Start an instance of hstreamdb/hstream using Docker:

sh
docker run -it --rm --name kafka-cli --network host hstreamdb/hstream:latest bash

Create a topic

To create a topic, you can use hstream-kafka topic create command. Now we will create a topic with 3 partitions

sh
hstream-kafka topic create demo --partitions 3
sh
+------+------------+--------------------+
| Name | Partitions | Replication-factor |
+------+------------+--------------------+
| demo | 3          | 1                  |
+------+------------+--------------------+

Produce data to a topic

The hstream-kafka produce command can be used to produce data to a topic in a interactive shell.

sh
hstream-kafka produce demo --separator "@" -i
  • With the --separator option, you can specify the separator for key. The default separator is "@". Using the separator, you can assign a key to each record. Record with same key will be append into same partition of the topic.
  • Using -i option to enter the interactive mode.
sh
info@This is a info level log.
warn@This is a warn level log.
hello hstream!

Here we have written three pieces of data. The first two are associated with specified key. The last one does not specify a key.

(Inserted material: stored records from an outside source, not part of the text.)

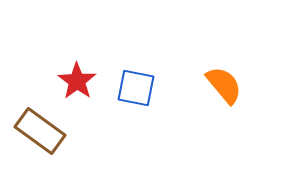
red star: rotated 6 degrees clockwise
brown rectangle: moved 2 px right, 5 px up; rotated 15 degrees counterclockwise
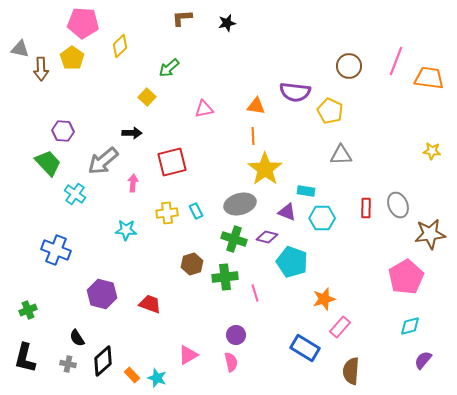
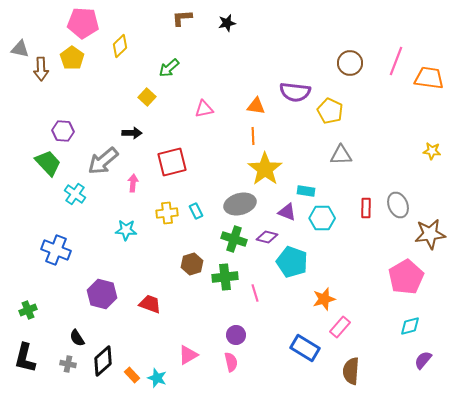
brown circle at (349, 66): moved 1 px right, 3 px up
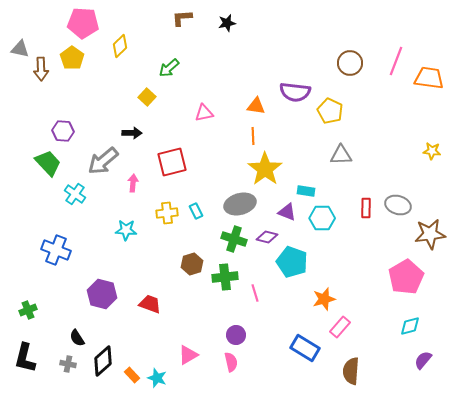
pink triangle at (204, 109): moved 4 px down
gray ellipse at (398, 205): rotated 50 degrees counterclockwise
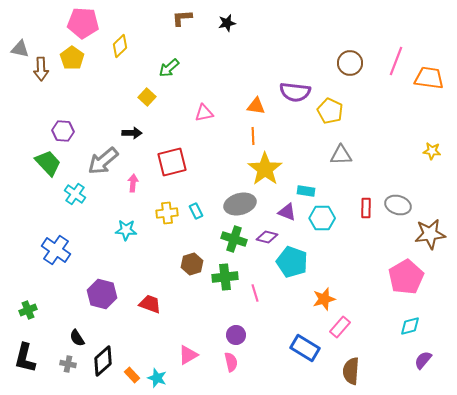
blue cross at (56, 250): rotated 12 degrees clockwise
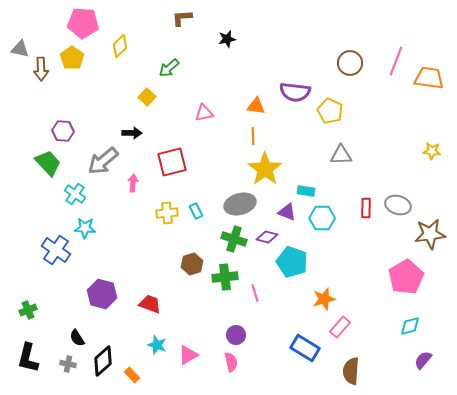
black star at (227, 23): moved 16 px down
cyan star at (126, 230): moved 41 px left, 2 px up
black L-shape at (25, 358): moved 3 px right
cyan star at (157, 378): moved 33 px up
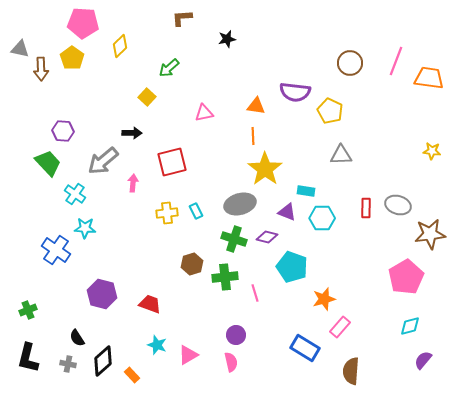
cyan pentagon at (292, 262): moved 5 px down
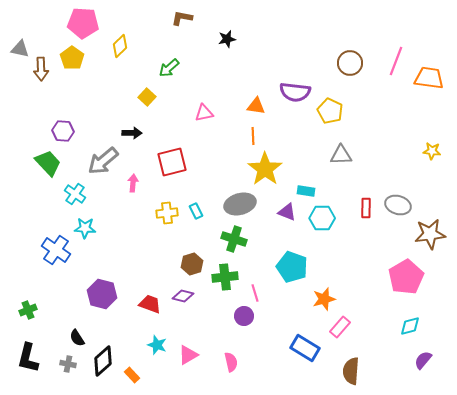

For additional information, you can use hstream-kafka produce -h.

Consume data from a topic

To consume data from a particular topic, the hstream-kafka consume command is used.

sh
hstream-kafka consume --group-id test-group --topic demo --earliest --verbose --eof
  • Using the --verbose option will print the creation timestamp and the key of the record. The --eof option will tell the consumer to exit after receiving the last message in the partition.
sh
CreateTimestamp: 1705026820718   Key: info                 This is a info level log.
CreateTimestamp: 1705026912306   Key:                      hello hstream!
CreateTimestamp: 1705026833287   Key: warn                 This is a warn level log.
EOF reached for all 3 partition(s)
Consumed 3 messages (62 bytes)

For additional information, you can use hstream-kafka consume -h.